C’est une nouvelle secousse dans un pays qui rencontre depuis plusieurs années une profonde crise. Le président et le Premier ministre de transition maliens, Bah Ndaw et Moctar Ouane, ont été démis de leurs fonctions mardi par l'homme fort de la junte, le colonel Assimi Goïta. Les deux hommes avaient été arrêtés lundi à la suite du mécontentement des militaires sur la formation d'un nouveau gouvernement quelques heures plus tôt.

Dans un communiqué, Assimi Goïta, qui occupe le poste de vice-président de la Transition, assure cependant que le processus de transition "suit son cours normal et que les élections prévues se tiendront courant 2022". 

Bah Ndaw et Moctar Ouane avaient été conduits la veille sous la contrainte de soldats au camp de Kati, près de Bamako.
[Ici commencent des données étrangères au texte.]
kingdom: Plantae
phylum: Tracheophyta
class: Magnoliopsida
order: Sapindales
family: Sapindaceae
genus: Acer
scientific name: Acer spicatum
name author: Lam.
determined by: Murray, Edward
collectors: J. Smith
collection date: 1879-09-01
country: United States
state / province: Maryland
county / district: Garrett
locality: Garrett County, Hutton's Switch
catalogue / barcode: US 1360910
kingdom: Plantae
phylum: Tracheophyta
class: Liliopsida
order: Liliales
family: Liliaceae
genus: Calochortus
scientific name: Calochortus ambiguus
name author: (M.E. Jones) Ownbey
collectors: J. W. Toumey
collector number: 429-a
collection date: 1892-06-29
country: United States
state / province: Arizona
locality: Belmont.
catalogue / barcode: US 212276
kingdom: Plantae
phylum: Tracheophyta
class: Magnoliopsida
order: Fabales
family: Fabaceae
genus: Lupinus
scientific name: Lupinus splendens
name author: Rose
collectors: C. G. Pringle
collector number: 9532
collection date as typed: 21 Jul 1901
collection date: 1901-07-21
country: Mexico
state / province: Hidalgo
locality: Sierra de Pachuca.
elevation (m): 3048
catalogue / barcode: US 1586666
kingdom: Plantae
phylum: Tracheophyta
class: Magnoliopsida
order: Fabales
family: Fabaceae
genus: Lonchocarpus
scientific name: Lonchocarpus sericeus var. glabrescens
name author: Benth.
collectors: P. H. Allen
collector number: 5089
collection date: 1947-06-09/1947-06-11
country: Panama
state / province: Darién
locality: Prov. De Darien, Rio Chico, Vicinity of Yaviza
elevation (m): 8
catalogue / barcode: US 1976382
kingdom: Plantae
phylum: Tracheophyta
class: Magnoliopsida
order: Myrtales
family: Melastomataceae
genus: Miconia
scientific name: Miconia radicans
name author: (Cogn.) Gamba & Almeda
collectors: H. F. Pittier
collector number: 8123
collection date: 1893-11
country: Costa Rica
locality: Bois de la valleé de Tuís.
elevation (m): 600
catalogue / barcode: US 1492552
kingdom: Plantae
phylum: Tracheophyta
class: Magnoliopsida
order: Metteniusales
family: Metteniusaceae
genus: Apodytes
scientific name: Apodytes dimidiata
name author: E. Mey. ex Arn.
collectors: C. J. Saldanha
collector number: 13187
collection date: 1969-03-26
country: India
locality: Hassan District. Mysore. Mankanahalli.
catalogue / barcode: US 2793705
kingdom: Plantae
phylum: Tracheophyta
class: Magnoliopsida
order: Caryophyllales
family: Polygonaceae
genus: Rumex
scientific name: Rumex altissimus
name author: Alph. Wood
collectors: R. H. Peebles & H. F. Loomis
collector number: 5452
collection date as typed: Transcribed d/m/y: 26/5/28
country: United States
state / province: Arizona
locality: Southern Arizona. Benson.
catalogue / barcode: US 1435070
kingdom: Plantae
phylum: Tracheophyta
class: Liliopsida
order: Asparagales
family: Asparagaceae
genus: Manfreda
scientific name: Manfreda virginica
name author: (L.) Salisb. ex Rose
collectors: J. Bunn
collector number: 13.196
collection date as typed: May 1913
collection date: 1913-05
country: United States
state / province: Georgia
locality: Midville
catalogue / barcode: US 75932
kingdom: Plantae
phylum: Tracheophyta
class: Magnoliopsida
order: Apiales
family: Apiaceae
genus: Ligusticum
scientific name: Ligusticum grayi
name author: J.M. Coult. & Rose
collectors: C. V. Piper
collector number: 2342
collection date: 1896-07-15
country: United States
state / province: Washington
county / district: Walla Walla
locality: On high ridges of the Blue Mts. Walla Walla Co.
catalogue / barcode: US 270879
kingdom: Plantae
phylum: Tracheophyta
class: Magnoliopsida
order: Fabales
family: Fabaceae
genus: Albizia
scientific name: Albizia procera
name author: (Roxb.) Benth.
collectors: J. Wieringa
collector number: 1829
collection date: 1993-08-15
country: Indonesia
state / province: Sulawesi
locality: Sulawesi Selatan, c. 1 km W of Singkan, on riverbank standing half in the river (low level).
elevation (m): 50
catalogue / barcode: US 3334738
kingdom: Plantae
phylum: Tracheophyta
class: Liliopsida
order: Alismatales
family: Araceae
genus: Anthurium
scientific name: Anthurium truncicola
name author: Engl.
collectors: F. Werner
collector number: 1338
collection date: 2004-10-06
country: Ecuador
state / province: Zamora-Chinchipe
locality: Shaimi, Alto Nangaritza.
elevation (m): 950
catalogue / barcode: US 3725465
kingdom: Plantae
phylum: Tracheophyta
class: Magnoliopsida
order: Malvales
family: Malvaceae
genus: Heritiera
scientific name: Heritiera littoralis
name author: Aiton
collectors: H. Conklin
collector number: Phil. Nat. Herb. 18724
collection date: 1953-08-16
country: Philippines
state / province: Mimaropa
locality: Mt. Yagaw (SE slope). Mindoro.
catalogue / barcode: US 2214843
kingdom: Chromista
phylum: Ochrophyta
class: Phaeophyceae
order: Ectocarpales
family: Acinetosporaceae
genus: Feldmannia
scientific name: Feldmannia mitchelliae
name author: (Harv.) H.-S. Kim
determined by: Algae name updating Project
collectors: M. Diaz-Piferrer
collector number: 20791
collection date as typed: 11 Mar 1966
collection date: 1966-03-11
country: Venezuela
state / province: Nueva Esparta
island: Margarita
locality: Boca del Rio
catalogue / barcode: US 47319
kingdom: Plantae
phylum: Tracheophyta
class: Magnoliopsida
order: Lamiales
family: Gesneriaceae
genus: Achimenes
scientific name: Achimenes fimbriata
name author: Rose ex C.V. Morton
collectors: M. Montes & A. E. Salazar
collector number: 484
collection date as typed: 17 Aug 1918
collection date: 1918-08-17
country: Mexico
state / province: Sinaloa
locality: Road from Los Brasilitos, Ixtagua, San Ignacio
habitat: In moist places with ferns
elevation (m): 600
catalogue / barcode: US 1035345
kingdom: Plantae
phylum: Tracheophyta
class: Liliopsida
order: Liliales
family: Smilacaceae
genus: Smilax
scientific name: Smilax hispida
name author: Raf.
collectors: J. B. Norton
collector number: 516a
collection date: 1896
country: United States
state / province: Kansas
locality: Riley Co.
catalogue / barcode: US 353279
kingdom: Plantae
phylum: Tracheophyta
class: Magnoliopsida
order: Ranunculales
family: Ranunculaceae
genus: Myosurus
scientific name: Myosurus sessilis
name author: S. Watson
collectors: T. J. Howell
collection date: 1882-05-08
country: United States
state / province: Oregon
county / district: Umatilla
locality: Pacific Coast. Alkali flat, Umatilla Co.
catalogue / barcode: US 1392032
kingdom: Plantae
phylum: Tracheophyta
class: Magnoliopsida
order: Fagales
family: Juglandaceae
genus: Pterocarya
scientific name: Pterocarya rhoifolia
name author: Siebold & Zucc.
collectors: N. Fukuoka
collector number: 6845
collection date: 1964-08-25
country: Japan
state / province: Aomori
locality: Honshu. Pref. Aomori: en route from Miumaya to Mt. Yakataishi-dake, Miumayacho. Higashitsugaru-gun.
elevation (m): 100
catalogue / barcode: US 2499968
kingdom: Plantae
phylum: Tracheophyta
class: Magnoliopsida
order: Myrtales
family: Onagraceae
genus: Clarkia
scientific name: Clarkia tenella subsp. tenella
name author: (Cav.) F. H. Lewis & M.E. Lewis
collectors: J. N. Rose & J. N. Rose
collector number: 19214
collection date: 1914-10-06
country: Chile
Le Premier ministre lui-même avait indiqué avoir été emmené. "Des hommes de Goïta sont venus me chercher pour me conduire chez le président qui habite non loin de ma résidence", a déclaré Moctar Ouane dans un échange téléphonique avec l'AFP, rapidement interrompu. La présence des deux chefs de l’exécutif à Kati avait  ensuite été confirmée par un responsable militaire.

"Message ferme"

En août dernier, le pays a connu son quatrième coup d’Etat depuis l’indépendance avec la démission du président élu Ibrahim Boubacar Keïta, conduit de force dans le même camp par des colonels putschistes. Au bout de quelques semaines, l’armée avait installé des autorités de transition, dont un président retraité militaire et un gouvernement dirigé par un civil. Les responsables militaires s’étaient engagés, sous la pression de la communauté internationale, à rendre le pouvoir à des civils élus au bout de 18 mois.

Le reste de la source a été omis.